Appellant, a licensed physician, was charged with, and convicted of, twenty-two counts of grand theft. The charges arose out of appellant's employment as Medical Director at Polk General Hospital and not directly from the practice of medicine. Appellant's combined sentences consisted of three years in state prison followed by ten years of probation.

The presentence investigation revealed that in 1970 appellant was admitted to a hospital because of an embolism in one of his lungs. While hospitalized he became addicted to demerol that had been administered to him for pain.
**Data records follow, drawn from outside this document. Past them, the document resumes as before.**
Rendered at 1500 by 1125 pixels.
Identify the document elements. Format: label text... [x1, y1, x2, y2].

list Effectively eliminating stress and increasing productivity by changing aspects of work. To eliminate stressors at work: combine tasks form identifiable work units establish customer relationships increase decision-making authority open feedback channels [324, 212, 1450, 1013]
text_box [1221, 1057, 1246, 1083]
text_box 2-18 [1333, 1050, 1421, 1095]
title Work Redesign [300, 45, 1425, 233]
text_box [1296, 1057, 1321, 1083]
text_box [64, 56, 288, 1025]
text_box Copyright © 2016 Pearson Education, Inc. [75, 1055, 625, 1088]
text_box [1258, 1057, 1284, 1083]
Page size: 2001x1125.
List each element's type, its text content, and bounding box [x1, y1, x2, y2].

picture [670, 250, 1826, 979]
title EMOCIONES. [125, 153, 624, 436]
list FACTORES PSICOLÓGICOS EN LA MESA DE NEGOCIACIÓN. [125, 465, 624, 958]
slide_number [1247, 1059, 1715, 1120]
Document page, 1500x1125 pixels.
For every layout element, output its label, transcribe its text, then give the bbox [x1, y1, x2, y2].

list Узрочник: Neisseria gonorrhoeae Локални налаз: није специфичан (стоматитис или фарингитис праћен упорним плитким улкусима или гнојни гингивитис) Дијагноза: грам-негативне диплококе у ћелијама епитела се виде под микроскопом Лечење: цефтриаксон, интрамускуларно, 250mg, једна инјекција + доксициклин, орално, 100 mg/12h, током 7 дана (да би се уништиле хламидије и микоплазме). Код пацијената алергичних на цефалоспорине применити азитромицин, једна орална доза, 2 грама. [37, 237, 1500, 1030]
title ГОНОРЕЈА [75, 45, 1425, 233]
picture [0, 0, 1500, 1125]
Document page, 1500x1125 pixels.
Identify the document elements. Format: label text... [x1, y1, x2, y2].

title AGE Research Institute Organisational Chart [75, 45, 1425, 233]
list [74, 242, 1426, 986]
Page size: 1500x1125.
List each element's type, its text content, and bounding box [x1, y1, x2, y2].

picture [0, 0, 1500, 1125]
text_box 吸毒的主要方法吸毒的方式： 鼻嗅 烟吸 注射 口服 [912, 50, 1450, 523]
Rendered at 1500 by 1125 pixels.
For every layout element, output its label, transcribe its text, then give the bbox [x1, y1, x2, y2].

Appellant was treated for this condition and the record does not reflect any drug abuse since that time. Based upon this information, the court found there existed a suggestion of drug abuse. It then imposed a condition of probation prohibiting appellant from prescribing medicine to others and, unless prescribed by another doctor, from administering medicine to himself. The court also required appellant to make restitution in the amount of $40,199 and to pay costs in the amount of $9461.28. This appeal timely followed.

We find no error in the court's order requiring appellant to make restitution and to pay costs. We find, however, that the condition prohibiting appellant from writing medical prescriptions while on probation is improper because it is not reasonably related to appellant's rehabilitation and does not provide a standard of conduct essential to protection of the public. See Grubbs v. State, 373 So.2d 905 (Fla. 1979); Rodriguez v. State, 378 So.2d 7 (Fla. 2d DCA 1979). The condition has no relationship to the crime of grand theft, and, as long as appellant is licensed to practice and to prescribe medicine, such acts are not in themselves criminal and are not reasonably related to future criminality. See Rodriguez. If appellant's right to effectively engage in his profession is to be taken away from him while on probation, it should be done by the Board of Medical Examiners pursuant to chapter 458, Florida Statutes (1983). The statute provides an adequate safeguard for protecting the public through a well-defined procedure for determining whether the appellant should be allowed to prescribe medicine. There is no reason why that procedure should not be utilized in this case. See United States v. Pastore, 537 F.2d 675 (2nd Cir.1976).

Normally, we would remand this case for correction of the error, but we are precluded from doing so here because appellant failed to make a contemporaneous objection to the condition in the trial court. Young v. State, 438 So.2d 998 (Fla. 2d DCA 1983). No objection of record is required where the trial court lacks jurisdiction to impose probation or where another fundamental error occurs, Young, but we do not find that this case fits those exceptions. Although the condition impacts upon a fundamental, constitutional right, i.e., the right to earn one's livelihood by any lawful calling, Booth v. Illinois, 184 U.S. 425, *293 22 S.Ct. 425, 46 L.Ed. 623 (1902); Allgeyer v. Louisiana, 165 U.S. 578, 17 S.Ct. 427, 41 L.Ed. 832 (1897), the condition does not abrogate this right and an attack on grounds of overbreadth is not appropriate under the facts of this case. We, therefore, must affirm.

AFFIRMED.

CAMPBELL, A.C.J., and LEHAN, J., concur.